START Reading text
The housing 10 has multiple contact receiving holes 11, as shown in FIG. 7. As shown in FIG. 2 and FIG. 5, a slider receiving slot 12 is provided and extends on either inner surface of the housing 10 (see FIG. 4 and FIG. 5). A slider 13 is received in each of the sliding receiving slots 12 so as to move freely. As shown in FIG. 7, a pair of pivot receiving portions 16 is provided on an end of the housing 10, and join with pivots 34 of the lever 30, respectively. A latch arm 16a for locking the pivot 34 of the lever joined to each of the pivot receiving portions 16 is provided at the rear of each of the bearings of the housing 10. Securing pieces 17 for fixing the wire cover 20 are provided on either end of the rear surface of the housing, as shown in FIG. 7. Both of the fixing pieces 17 are provided protruding toward the rear. Multiple (four in this embodiment) fixing projections 17a, which protrude toward the outside, are provided on the outer side surface of each of the fixing pieces 17.
END Reading text
START Data to use
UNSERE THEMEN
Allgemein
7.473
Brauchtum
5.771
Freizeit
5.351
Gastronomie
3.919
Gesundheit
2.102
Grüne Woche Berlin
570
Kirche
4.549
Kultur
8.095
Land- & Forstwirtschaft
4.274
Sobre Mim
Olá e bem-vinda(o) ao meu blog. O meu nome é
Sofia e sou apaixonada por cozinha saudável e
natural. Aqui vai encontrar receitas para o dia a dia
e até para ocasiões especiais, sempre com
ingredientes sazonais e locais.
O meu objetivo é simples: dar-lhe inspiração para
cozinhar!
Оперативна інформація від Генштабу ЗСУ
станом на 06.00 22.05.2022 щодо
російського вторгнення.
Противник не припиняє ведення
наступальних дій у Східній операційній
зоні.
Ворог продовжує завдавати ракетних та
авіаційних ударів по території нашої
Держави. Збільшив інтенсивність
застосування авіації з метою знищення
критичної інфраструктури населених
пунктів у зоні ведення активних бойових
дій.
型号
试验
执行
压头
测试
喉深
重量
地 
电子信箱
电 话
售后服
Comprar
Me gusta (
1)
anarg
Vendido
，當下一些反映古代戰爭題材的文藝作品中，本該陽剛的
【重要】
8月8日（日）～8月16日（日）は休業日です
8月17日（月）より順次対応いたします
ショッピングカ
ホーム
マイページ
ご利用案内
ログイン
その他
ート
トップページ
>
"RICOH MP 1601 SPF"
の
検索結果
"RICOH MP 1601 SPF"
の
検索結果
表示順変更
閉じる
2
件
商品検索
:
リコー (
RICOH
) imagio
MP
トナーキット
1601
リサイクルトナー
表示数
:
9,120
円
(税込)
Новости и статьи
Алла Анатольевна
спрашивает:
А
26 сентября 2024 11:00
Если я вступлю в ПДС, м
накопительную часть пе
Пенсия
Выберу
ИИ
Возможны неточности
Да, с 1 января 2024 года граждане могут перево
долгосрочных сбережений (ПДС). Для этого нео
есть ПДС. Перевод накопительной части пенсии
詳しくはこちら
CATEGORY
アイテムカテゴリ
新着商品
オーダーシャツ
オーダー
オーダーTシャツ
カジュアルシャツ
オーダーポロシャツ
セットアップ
END Data to use
- Assigned task 1: Please write out the whole housing passage again without any changes.
- Assigned task 2: Replace "Kirche" with "Religion" in the records, from their first line up to and including the line with "natural. Aqui vai". Output only those lines, otherwise unchanged.

- Written solution 1:
The housing 10 has multiple contact receiving holes 11, as shown in FIG. 7. As shown in FIG. 2 and FIG. 5, a slider receiving slot 12 is provided and extends on either inner surface of the housing 10 (see FIG. 4 and FIG. 5). A slider 13 is received in each of the sliding receiving slots 12 so as to move freely. As shown in FIG. 7, a pair of pivot receiving portions 16 is provided on an end of the housing 10, and join with pivots 34 of the lever 30, respectively. A latch arm 16a for locking the pivot 34 of the lever joined to each of the pivot receiving portions 16 is provided at the rear of each of the bearings of the housing 10. Securing pieces 17 for fixing the wire cover 20 are provided on either end of the rear surface of the housing, as shown in FIG. 7. Both of the fixing pieces 17 are provided protruding toward the rear. Multiple (four in this embodiment) fixing projections 17a, which protrude toward the outside, are provided on the outer side surface of each of the fixing pieces 17.

- Written solution 2:
UNSERE THEMEN
Allgemein
7.473
Brauchtum
5.771
Freizeit
5.351
Gastronomie
3.919
Gesundheit
2.102
Grüne Woche Berlin
570
Religion
4.549
Kultur
8.095
Land- & Forstwirtschaft
4.274
Sobre Mim
Olá e bem-vinda(o) ao meu blog. O meu nome é
Sofia e sou apaixonada por cozinha saudável e
natural. Aqui vai encontrar receitas para o dia a dia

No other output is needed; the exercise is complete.